Gekozen fragment:
Veel maatschappijdeskundigen beroepen zich op fundamentele natuurwetten om hun argumenten kracht bij te zetten. Prima, zolang hun interpretatie ook wetenschappelijk aan de maat is. Daar ontbreekt het helaas nogal eens aan. Economen beschouwen de planeet aarde als een gesloten systeem en dit leidt tot onnodig veel doemdenken. Een levend systeem aan zichzelf overgelaten gaat inderdaad achteruit door toenemende entropie (wanorde); maar binnenkomende energie van de zon kan dit opheffen en zelfs zorgen voor voortdurende verbetering.
Veel economen zijn te pessimistisch
Met wisselend gemoed heb ik het boek ‘Ontgroei’ gelezen. Het is een verzameling essays van 56 geleerden die zich zorgen maken over de toekomst van onze economie: vooral economen, enkele filosofen, maatschappijonderzoekers, milieukundigen en een spaarzame moleculaire (natuurwetenschappelijke) denker. De teneur is dat het allemaal minder moet, dat we de spaarzame en eindige middelen beter moeten verdelen en dat het huidige systeem van (gematigde) groei ten dode is opgeschreven. Het boek pretendeert een wereldwijd platform van bezorgde denkers te vertegenwoordigen. De titel Degrowth wil het allemaal samenvatten. De Nederlandse titel luidt Ontgroei. Tamelijk ongelukkig gekozen, want ontgroeien heeft in onze taal een volstrekt andere betekenis. Bij ons is ontgroeien volwassen worden en de problemen op weg daar naartoe te boven komen. Ironisch genoeg is onze zienswijze op de maatschappij van de toekomst, de economie van `meer met minder`, meer in overeenkomst met de titel ontgroeien. Op basis van de biobased economy en gekenmerkt door dematerialisatie en duurzame energie. Ontgroeien van de problemen van de huidige ordening via precisietechnologie en het leveren van meer diensten en producten met minder grondstoffen, minder energie en minder belasting van ruimte, natuur en milieu. Die visie ontbreekt helaas volledig in dit boek. Zo stellen de auteurs dat dematerialisatie niet samen kan gaan met economische groei. En zonne-energie dan, zouden we willen zeggen. Zoals te verwachten zijn de zorgen over een almaar toenemende wereldbevolking alom in het boek aanwezig. De notie dat wij met het wegnemen van armoede het probleem in één generatie kunnen oplossen ontbreekt geheel en al. Net als de wetenschap dat alleen Europa al 10 miljard mensen kan voeden, als de productiviteit van de huidige Noordwest-Europese land- en tuinbouw toegepast wordt in de gehele EU. De woorden zijn aangepast aan de moderne tijd, maar het akelige geluid van Malthus klinkt nog steeds op de achtergrond. We moeten de boodschap van professor Rabbinge nog vele malen herhalen: deze wereld kan 10 miljard mensen voeden met verbetering van natuur en milieu. Het één en het ander kan hand in hand gaan.

Opdracht a: Stemmen de volgende beweringen overeen met het fragment over het boek ‘Ontgroei’? (i) Het boek bestaat uit essays van 56 geleerden. (ii) De Nederlandse titel van het boek is Degrowth. (iii) Economen beschouwen de aarde als een open systeem. Antwoord per bewering met ja of nee en citeer de doorslaggevende woorden uit het fragment letterlijk.

Gegevens:
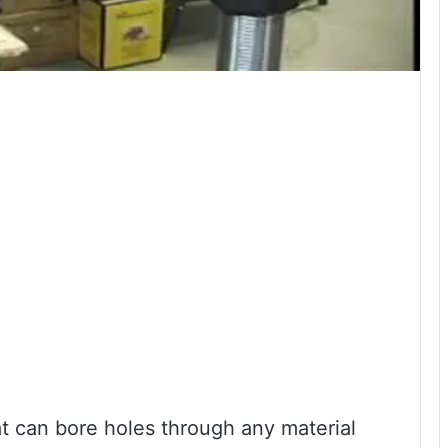
hat can bore holes through any material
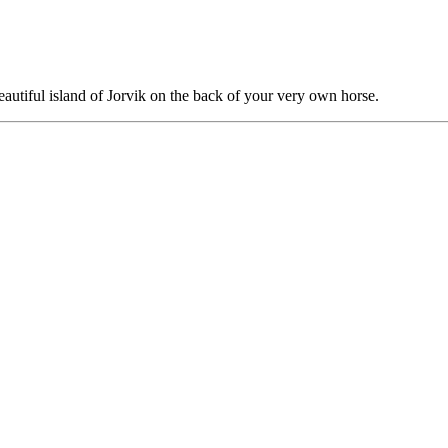
autiful island of Jorvik on the back of your very own horse.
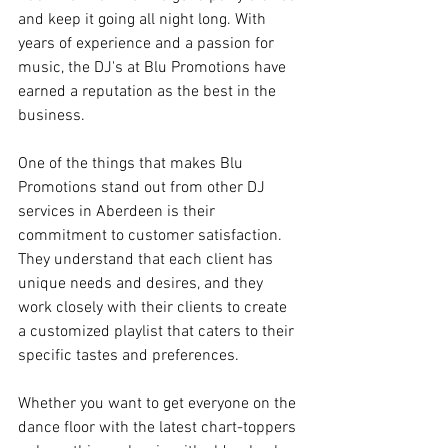
and keep it going all night long. With 
years of experience and a passion for 
music, the DJ's at Blu Promotions have 
earned a reputation as the best in the 
business.
One of the things that makes Blu 
Promotions stand out from other DJ 
services in Aberdeen is their 
commitment to customer satisfaction. 
They understand that each client has 
unique needs and desires, and they 
work closely with their clients to create 
a customized playlist that caters to their 
specific tastes and preferences.
Whether you want to get everyone on the 
dance floor with the latest chart-toppers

Opdracht b: Neem de regels uit de lijst woordelijk over, beginnend bij de regel met "autiful island of" en doorlopend tot en met het einde van de lijst. Laat de afbeeldingen in je antwoord weg.

Antwoord a:
(i) Ja: “Het is een verzameling essays van 56 geleerden”
(ii) Nee: “De Nederlandse titel luidt Ontgroei.”
(iii) Nee: “Economen beschouwen de planeet aarde als een gesloten systeem”

Antwoord b:
autiful island of Jorvik on the back of your very own horse.
and keep it going all night long. With 
years of experience and a passion for 
music, the DJ's at Blu Promotions have 
earned a reputation as the best in the 
business.
One of the things that makes Blu 
Promotions stand out from other DJ 
services in Aberdeen is their 
commitment to customer satisfaction. 
They understand that each client has 
unique needs and desires, and they 
work closely with their clients to create 
a customized playlist that caters to their 
specific tastes and preferences.
Whether you want to get everyone on the 
dance floor with the latest chart-toppers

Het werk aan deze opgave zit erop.